The lesson's CSIRO anchor: nanoparticles live around 10⁻⁹ m, so 250 of them just reach the micrometre scale.

1.3 — Light from the Sun

(a) time = (1.5 × 10¹¹) ÷ (3 × 10⁸) = (1.5 ÷ 3) × 10¹¹⁻⁸ = 0.5 × 10³ = 5 × 10² s (= 500 s).
(b) 500 s ÷ 60 ≈ 8.3 minutes.
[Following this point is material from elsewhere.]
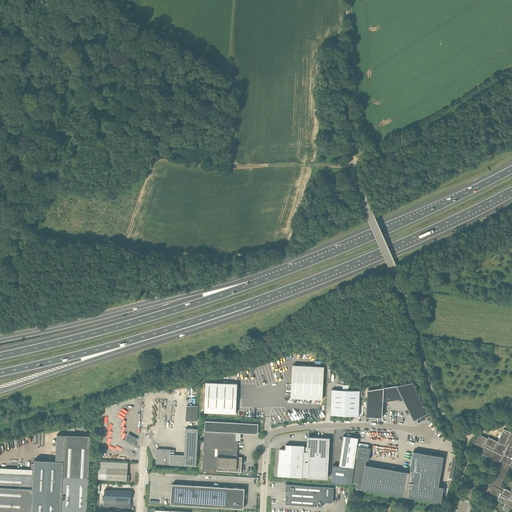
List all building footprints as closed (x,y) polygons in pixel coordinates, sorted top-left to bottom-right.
[(291,398),(322,400),(324,367),(292,365),(291,398)] [(237,384),(205,382),(204,412),(235,414),(237,384)] [(396,387),(402,399),(404,403),(418,395),(412,384),(396,387)] [(331,390),(330,415),(341,416),(347,416),(358,416),(360,391),(348,390),(349,386),(343,385),(342,390),(331,390)] [(382,402),(402,399),(396,387),(383,389),(382,402)] [(382,402),(383,389),(367,391),(365,418),(381,419),(382,402)] [(418,395),(404,403),(413,421),(427,414),(418,395)] [(198,407),(187,406),(186,422),(197,422),(198,407)] [(205,421),(204,431),(202,470),(241,472),(242,457),(237,457),(238,433),(257,434),(258,424),(205,421)] [(196,466),(198,429),(185,428),(184,455),(170,454),(171,449),(157,449),(156,464),(196,466)] [(502,509),(509,511),(510,510),(511,506),(511,432),(510,432),(504,429),(498,442),(488,437),(487,439),(479,435),(475,444),(483,448),(481,453),(499,462),(493,477),(489,483),(487,488),(488,488),(490,489),(491,489),(489,492),(499,497),(497,500),(505,503),(502,509)] [(128,434),(124,441),(133,446),(137,439),(128,434)] [(86,511),(90,436),(64,435),(63,461),(34,460),(33,475),(32,475),(32,470),(0,468),(0,511),(86,511)] [(332,483),(351,484),(358,438),(343,436),(339,466),(332,465),(332,483)] [(307,437),(307,447),(304,447),(304,446),(285,445),(285,450),(279,449),(278,476),(306,477),(307,447),(308,437),(307,437)] [(308,437),(307,447),(306,477),(327,479),(329,438),(308,437)] [(370,449),(358,447),(356,459),(366,460),(368,461),(370,449)] [(361,489),(405,497),(436,502),(440,502),(443,487),(438,486),(443,457),(413,452),(409,473),(365,465),(361,489)] [(356,488),(361,489),(365,465),(366,460),(356,459),(353,484),(357,484),(356,488)] [(129,476),(127,476),(128,463),(98,461),(98,479),(123,481),(123,482),(129,482),(129,476)] [(170,504),(238,508),(243,509),(244,488),(172,484),(170,504)] [(290,492),(289,505),(321,507),(321,502),(332,503),(333,488),(285,484),(285,491),(290,492)] [(131,491),(104,490),(103,507),(130,509),(131,491)]
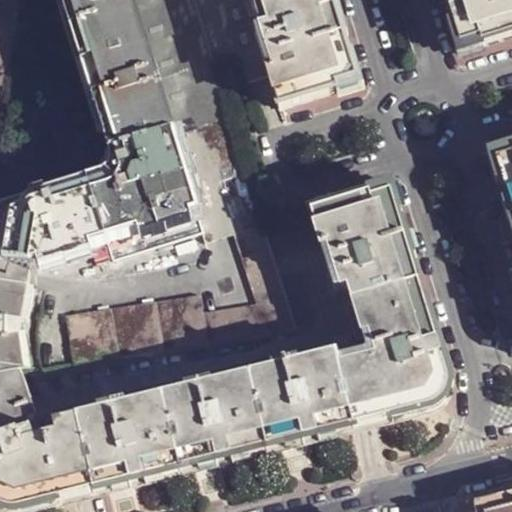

This is why astronomy textbooks say "the Sun you see is 8 minutes old" — the light you're seeing left the Sun about 8 minutes ago.

1.4 — Per-person share

(a) Per person = (6.8 × 10¹¹) ÷ (2.6 × 10⁷) = (6.8 ÷ 2.6) × 10¹¹⁻⁷ ≈ 2.615 × 10⁴ = 2.6 × 10⁴ (2 sig figs).
(b) That is about $26,000 per person per year.

1.5 — Radio wavelengths across the cosmos

(a) Number of wavelengths = (1 × 10²⁵) ÷ (2.1 × 10⁻¹) = (1 ÷ 2.1) × 10²⁵⁻⁽⁻¹⁾ ≈ 0.476 × 10²⁶ = 4.76 × 10²⁵.
(b) Writing 4.76 × 10²⁵ takes seconds; writing it in ordinary decimal form requires twenty-six digits. Scientific notation makes radio-astronomy arithmetic tractable.
This is exactly why the lesson cites the SKA as the anchor example.

2.1 — Explain your thinking (sample response)

(i) Comparing two long decimals is almost impossible because the eye cannot count fifty zeros accurately, and any miscount throws the size estimate off by a factor of ten. (ii) Scientific notation strips a number down to its essential order of magnitude — the exponent on 10 — so 6 × 10²⁴ kg (Earth) and 1.67 × 10⁻²⁷ kg (a hydrogen atom) sit on a single comparable scale, and the difference in exponents (24 − (−27) = 51) tells me Earth is roughly 10⁵¹ times heavier than a hydrogen atom. (iii) The rule 1 ≤ a < 10 makes the form unique: every number has exactly one valid representation, so "4.56 × 10⁷" is unambiguous, while 45.6 × 10⁶ and 0.456 × 10⁸ describe the same value but break the rule.

Marking: 1 for naming the comparison difficulty, 1 for what sci-not gives (order of magnitude), 1 for using "orders of magnitude" correctly, 1 for explaining the 1 ≤ a < 10 uniqueness rule.